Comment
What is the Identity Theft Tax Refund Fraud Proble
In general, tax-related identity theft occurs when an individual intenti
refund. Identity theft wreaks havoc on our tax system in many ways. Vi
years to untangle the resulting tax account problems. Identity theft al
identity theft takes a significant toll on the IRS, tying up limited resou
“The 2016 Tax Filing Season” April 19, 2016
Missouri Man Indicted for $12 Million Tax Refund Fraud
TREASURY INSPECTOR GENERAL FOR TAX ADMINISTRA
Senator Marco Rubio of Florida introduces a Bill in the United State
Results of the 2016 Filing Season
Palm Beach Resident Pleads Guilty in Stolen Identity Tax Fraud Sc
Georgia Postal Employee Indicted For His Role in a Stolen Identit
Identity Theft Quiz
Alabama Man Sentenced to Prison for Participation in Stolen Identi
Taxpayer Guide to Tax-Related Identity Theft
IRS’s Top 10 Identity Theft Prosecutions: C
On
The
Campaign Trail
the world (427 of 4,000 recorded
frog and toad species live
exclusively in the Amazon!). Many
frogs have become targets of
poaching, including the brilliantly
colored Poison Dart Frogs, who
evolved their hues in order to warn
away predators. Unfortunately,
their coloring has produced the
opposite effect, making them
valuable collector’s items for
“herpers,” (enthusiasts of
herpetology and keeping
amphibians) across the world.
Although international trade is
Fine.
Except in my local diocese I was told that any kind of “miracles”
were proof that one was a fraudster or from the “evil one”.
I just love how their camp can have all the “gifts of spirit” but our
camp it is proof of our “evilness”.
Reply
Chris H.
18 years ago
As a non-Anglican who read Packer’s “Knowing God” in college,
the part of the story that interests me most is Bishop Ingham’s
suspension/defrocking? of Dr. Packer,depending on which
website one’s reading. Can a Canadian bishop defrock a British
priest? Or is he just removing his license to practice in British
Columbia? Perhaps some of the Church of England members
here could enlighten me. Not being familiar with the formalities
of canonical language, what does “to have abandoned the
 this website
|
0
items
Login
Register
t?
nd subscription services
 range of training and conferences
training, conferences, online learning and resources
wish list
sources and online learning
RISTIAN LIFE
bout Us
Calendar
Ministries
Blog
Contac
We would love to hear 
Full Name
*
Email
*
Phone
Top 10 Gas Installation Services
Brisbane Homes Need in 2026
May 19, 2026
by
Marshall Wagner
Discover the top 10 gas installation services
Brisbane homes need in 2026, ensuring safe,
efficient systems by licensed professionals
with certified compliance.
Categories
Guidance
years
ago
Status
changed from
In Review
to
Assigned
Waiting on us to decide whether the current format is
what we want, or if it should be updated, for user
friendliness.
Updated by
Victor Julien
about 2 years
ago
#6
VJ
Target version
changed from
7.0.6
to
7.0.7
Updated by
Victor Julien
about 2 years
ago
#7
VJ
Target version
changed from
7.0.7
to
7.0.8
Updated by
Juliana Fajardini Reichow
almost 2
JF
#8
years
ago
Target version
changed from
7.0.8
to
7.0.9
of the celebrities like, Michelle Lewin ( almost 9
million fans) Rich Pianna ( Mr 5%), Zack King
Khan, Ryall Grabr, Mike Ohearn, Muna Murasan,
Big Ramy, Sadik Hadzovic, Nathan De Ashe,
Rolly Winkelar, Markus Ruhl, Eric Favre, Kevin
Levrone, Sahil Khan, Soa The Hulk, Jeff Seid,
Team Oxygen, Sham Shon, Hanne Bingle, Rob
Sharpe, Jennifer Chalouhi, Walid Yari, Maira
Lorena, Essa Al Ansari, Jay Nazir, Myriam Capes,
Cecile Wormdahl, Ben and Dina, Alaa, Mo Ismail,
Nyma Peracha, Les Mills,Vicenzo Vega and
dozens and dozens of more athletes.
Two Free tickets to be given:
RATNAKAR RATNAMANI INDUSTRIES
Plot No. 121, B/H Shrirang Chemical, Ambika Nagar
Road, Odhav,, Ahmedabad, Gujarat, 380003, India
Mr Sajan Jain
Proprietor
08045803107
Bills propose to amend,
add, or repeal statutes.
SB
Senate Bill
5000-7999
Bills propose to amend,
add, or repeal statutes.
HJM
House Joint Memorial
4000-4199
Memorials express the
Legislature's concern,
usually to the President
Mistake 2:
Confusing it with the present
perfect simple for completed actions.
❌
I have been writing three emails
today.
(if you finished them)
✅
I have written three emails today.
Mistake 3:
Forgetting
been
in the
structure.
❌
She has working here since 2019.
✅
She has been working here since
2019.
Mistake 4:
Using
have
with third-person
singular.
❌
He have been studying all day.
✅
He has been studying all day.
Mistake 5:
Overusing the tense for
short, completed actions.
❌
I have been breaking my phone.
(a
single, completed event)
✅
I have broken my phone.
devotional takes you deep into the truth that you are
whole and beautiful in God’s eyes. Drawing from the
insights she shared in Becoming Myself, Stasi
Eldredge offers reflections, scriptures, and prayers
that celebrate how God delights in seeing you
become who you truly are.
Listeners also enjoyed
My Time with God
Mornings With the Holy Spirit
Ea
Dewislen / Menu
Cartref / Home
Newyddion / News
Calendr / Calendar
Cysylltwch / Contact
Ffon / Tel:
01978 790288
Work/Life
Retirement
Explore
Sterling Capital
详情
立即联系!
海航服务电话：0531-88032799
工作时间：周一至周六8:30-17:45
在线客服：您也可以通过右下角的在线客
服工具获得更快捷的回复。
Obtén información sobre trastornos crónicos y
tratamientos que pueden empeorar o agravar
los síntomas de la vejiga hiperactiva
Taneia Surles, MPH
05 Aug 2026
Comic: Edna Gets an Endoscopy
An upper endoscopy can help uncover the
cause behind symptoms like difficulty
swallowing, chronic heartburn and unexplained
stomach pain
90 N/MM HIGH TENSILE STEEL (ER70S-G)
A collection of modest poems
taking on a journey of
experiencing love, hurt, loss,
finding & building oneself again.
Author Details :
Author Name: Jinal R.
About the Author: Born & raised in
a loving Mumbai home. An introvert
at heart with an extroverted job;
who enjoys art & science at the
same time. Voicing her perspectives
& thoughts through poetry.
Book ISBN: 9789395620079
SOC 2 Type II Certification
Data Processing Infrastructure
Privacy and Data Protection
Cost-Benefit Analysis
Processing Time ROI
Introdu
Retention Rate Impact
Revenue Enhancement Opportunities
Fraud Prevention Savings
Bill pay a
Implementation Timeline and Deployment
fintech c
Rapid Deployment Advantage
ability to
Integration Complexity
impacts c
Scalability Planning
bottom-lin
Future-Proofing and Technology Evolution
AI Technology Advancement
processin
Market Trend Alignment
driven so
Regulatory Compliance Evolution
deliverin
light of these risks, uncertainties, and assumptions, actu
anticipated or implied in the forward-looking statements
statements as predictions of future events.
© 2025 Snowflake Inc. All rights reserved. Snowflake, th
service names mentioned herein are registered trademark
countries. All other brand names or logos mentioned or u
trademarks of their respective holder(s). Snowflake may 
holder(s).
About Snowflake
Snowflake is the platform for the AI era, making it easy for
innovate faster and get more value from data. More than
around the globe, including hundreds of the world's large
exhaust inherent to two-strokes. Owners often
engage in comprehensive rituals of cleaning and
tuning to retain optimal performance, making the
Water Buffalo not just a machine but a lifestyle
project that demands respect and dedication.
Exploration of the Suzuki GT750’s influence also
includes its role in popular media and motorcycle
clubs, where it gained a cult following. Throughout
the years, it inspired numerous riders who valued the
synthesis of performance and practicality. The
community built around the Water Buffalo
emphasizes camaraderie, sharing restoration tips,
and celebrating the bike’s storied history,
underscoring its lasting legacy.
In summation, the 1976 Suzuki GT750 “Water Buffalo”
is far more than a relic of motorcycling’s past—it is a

_ACTION ITEM_: Could you write out, exactly as they stand, only the lines above that begin at the line with "I have broken my phone." and stop after the line with "服工具获得更快捷的回复。"?

_TASK RESPONSE_:
I have broken my phone.
devotional takes you deep into the truth that you are
whole and beautiful in God’s eyes. Drawing from the
insights she shared in Becoming Myself, Stasi
Eldredge offers reflections, scriptures, and prayers
that celebrate how God delights in seeing you
become who you truly are.
Listeners also enjoyed
My Time with God
Mornings With the Holy Spirit
Ea
Dewislen / Menu
Cartref / Home
Newyddion / News
Calendr / Calendar
Cysylltwch / Contact
Ffon / Tel:
01978 790288
Work/Life
Retirement
Explore
Sterling Capital
详情
立即联系!
海航服务电话：0531-88032799
工作时间：周一至周六8:30-17:45
在线客服：您也可以通过右下角的在线客
服工具获得更快捷的回复。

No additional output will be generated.